To be sure, most Americans – and, unfortunately, most members of Congress – believe that the Social Security trust fund contains real assets that can be drawn upon to pay future benefits. But the Social Security “trust fund” is like the federal highway trust fund and some 110 other federal funds, merely an accounting device and not an actual financial entity. The Clinton administration’s FY 2000 budget put the issue very clearly:

These [Trust Fund] balances are available to finance future benefit payments and other Trust Fund expenditures – but only in a bookkeeping sense. … They do not consist of real economic assets that can be drawn down in the future to fund benefits. Instead, they are claims on the Treasury that, when redeemed, will have to be financed by raising taxes, borrowing from the public, or reducing benefits or other expenditures. The existence of large Trust Fund balances, therefore, does not, by itself, have any impact on the Government’s ability to pay benefits. (FY 2000 Budget, Analytical Perspectives, p. 337).

The ramifications of failing to address the system’s liabilities soon are significant says the Commission. For example, to close the funding gap by 2040 would either mean a payroll tax hike of 37 percent, a benefit cut of at least 26 percent, or $7 trillion in new public debt.

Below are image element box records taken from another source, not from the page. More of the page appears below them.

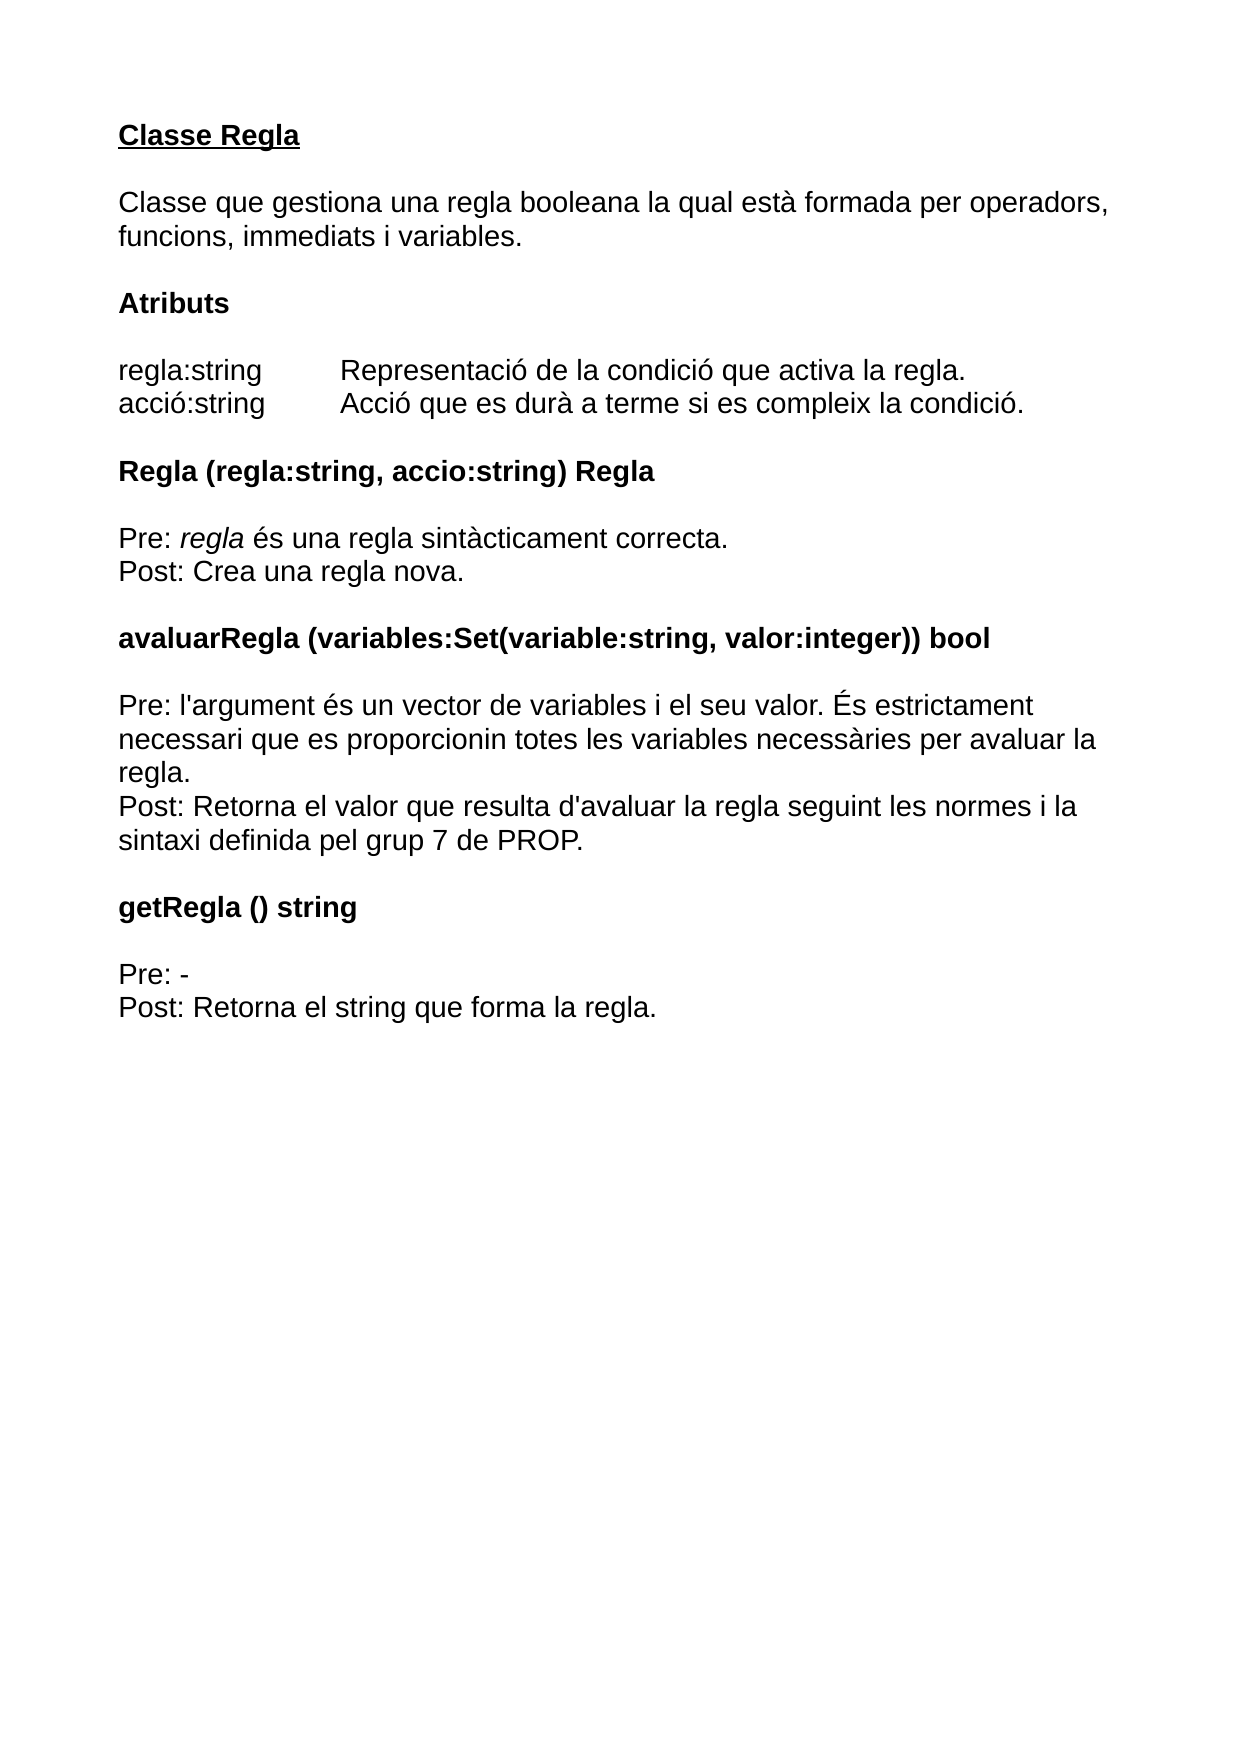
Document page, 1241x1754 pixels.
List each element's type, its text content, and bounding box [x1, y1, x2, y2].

text Pre: l'argument és un vector de variables i el seu valor. És estrictament necessari que es proporcionin totes les variables necessàries per avaluar la regla. [118, 688, 1122, 789]
text getRegla () string [118, 889, 1122, 923]
text Post: Retorna el valor que resulta d'avaluar la regla seguint les normes i la sintaxi definida pel grup 7 de PROP. [118, 789, 1122, 856]
text Post: Crea una regla nova. [118, 554, 1122, 588]
text Pre: regla és una regla sintàcticament correcta. [118, 521, 1122, 554]
text Classe que gestiona una regla booleana la qual està formada per operadors, funcions, immediats i variables. [118, 185, 1122, 252]
text Pre: - [118, 957, 1122, 990]
text acció:string Acció que es durà a terme si es compleix la condició. [118, 386, 1122, 420]
text regla:string Representació de la condició que activa la regla. [118, 353, 1122, 386]
text Post: Retorna el string que forma la regla. [118, 990, 1122, 1024]
text Classe Regla [118, 118, 1122, 152]
text Atributs [118, 286, 1122, 319]
text avaluarRegla (variables:Set(variable:string, valor:integer)) bool [118, 621, 1122, 655]
text Regla (regla:string, accio:string) Regla [118, 453, 1122, 487]
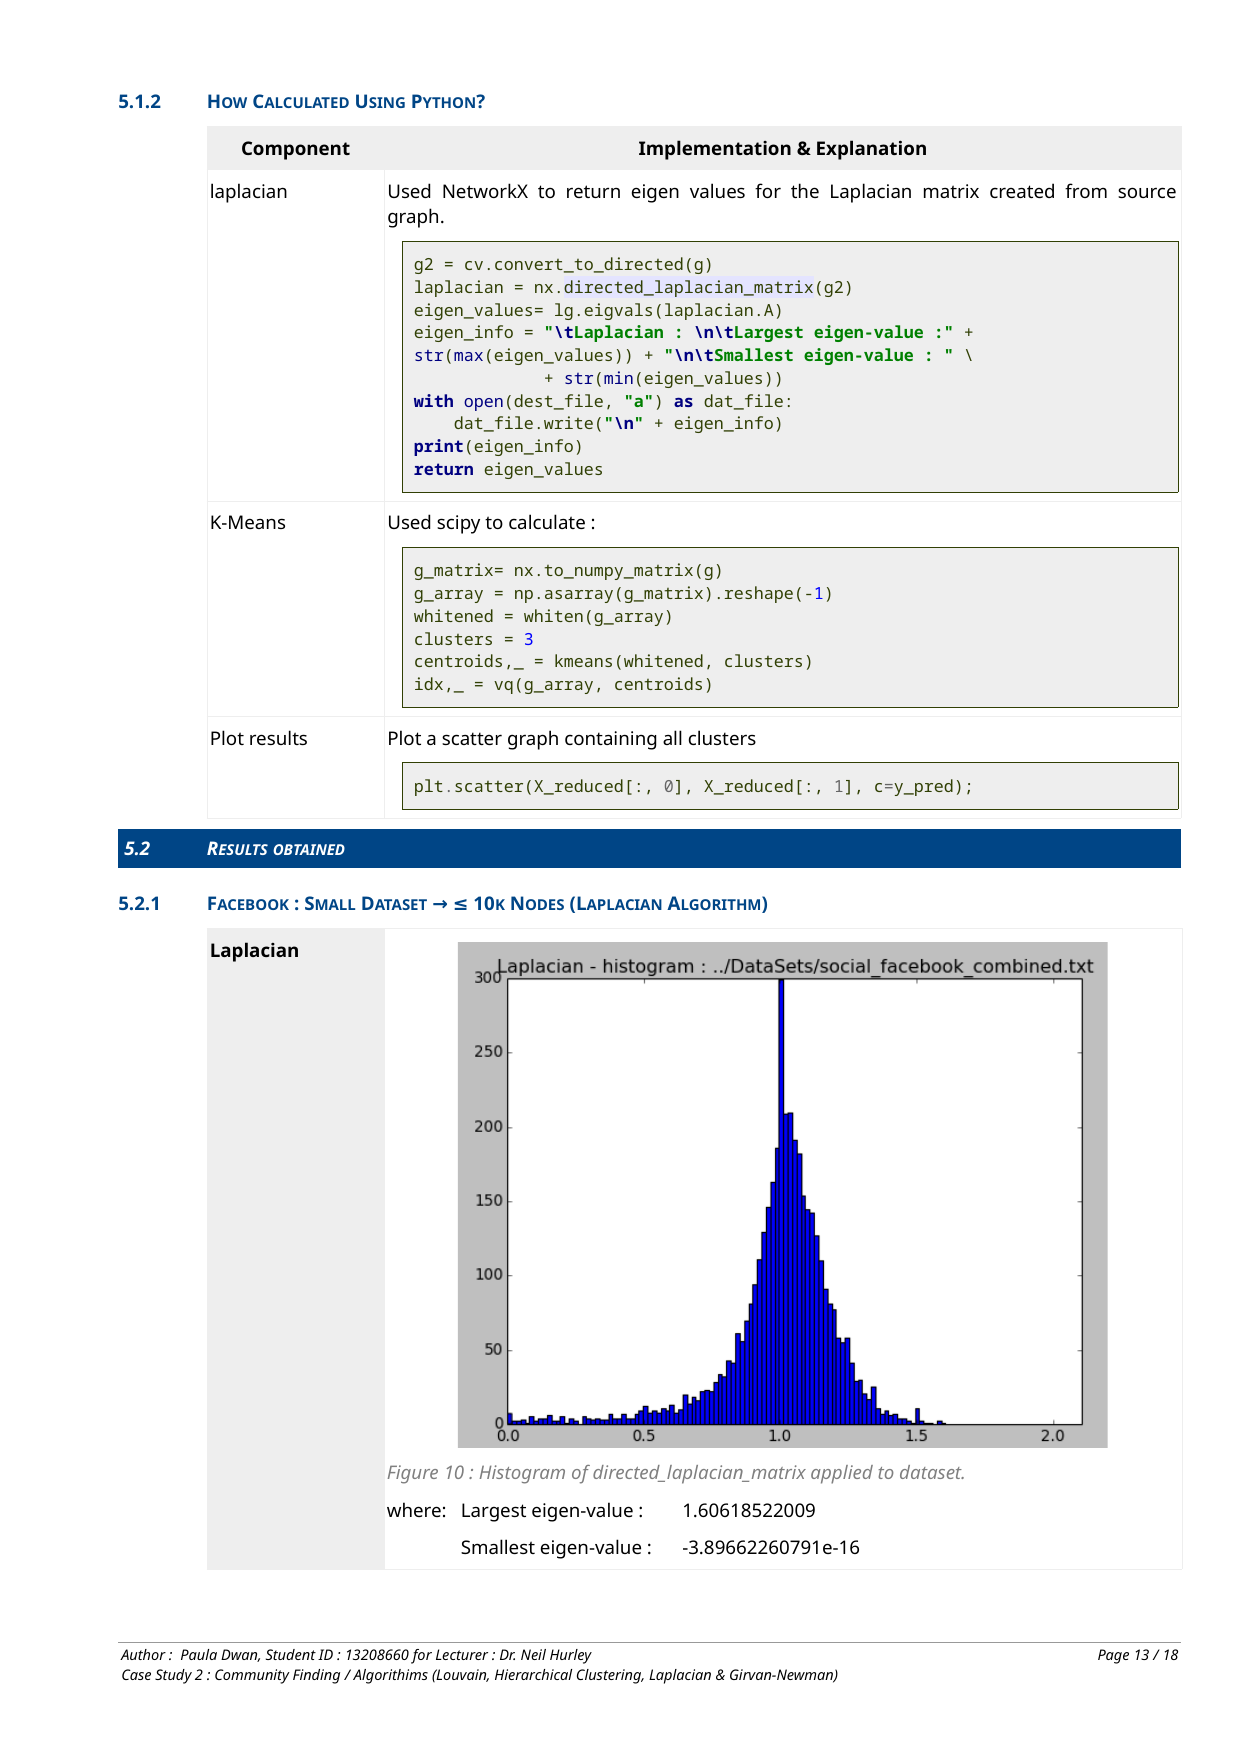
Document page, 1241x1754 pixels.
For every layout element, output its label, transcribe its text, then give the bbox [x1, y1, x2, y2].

table_header Component [208, 127, 384, 169]
subtitle Results obtained [118, 831, 1181, 867]
picture [457, 942, 1108, 1448]
table_cell K-Means [208, 502, 384, 716]
table_cell laplacian [208, 170, 384, 501]
subtitle Facebook : Small Dataset → ≤ 10k Nodes (Laplacian Algorithm) [118, 891, 1181, 916]
table_cell Plot results [208, 717, 384, 818]
table_cell Used scipy to calculate : g_matrix= nx.to_numpy_matrix(g) g_array = np.asarray(g_matrix).reshape(-1) whitened = whiten(g_array) clusters = 3 centroids,_ = kmeans(whitened, clusters) idx,_ = vq(g_array, centroids) [385, 502, 1181, 716]
table_header where: Largest eigen-value : 1.60618522009 Smallest eigen-value : -3.89662260791e-16 [385, 929, 1182, 1569]
table_cell Plot a scatter graph containing all clusters plt.scatter(X_reduced[:, 0], X_reduced[:, 1], c=y_pred); [385, 717, 1181, 818]
table_cell Used NetworkX to return eigen values for the Laplacian matrix created from source graph. g2 = cv.convert_to_directed(g) laplacian = nx.directed_laplacian_matrix(g2) eigen_values= lg.eigvals(laplacian.A) eigen_info = "\tLaplacian : \n\tLargest eigen-value :" + str(max(eigen_values)) + "\n\tSmallest eigen-value : " \ + str(min(eigen_values)) with open(dest_file, "a") as dat_file: dat_file.write("\n" + eigen_info) print(eigen_info) return eigen_values [385, 170, 1181, 501]
table_header Implementation & Explanation [385, 127, 1181, 169]
subtitle How Calculated Using Python? [118, 88, 1181, 114]
table_header Laplacian [208, 929, 384, 1569]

While the system’s massive liabilities should be motivation enough to spur Washington to reform Social Security, the poor rate of return that younger workers can expect from their years of contributions should be the final straw. Social Security actuaries estimate that a single, 31-year-old male with average earnings can expect a 1.13 percent return on his lifetime’s contributions. A 30-ish, dual-income couple with medium to low wages can expect a 2.24 percent return on their lifetime payments to the system. The rate of return for minority workers is even worse.

One of the guiding principles that President Bush outlined for the commission is that any plan to modernize Social Security must include individually controlled, voluntary personal retirement accounts. If implemented properly, investment-based personal accounts would not only improve the system’s poor rate of return, but they would also reduce the system’s unfunded liabilities. While critics will say that moving to such a system would mean as much as $1 trillion in “transition costs,” these costs must be weighed against the cost of doing nothing.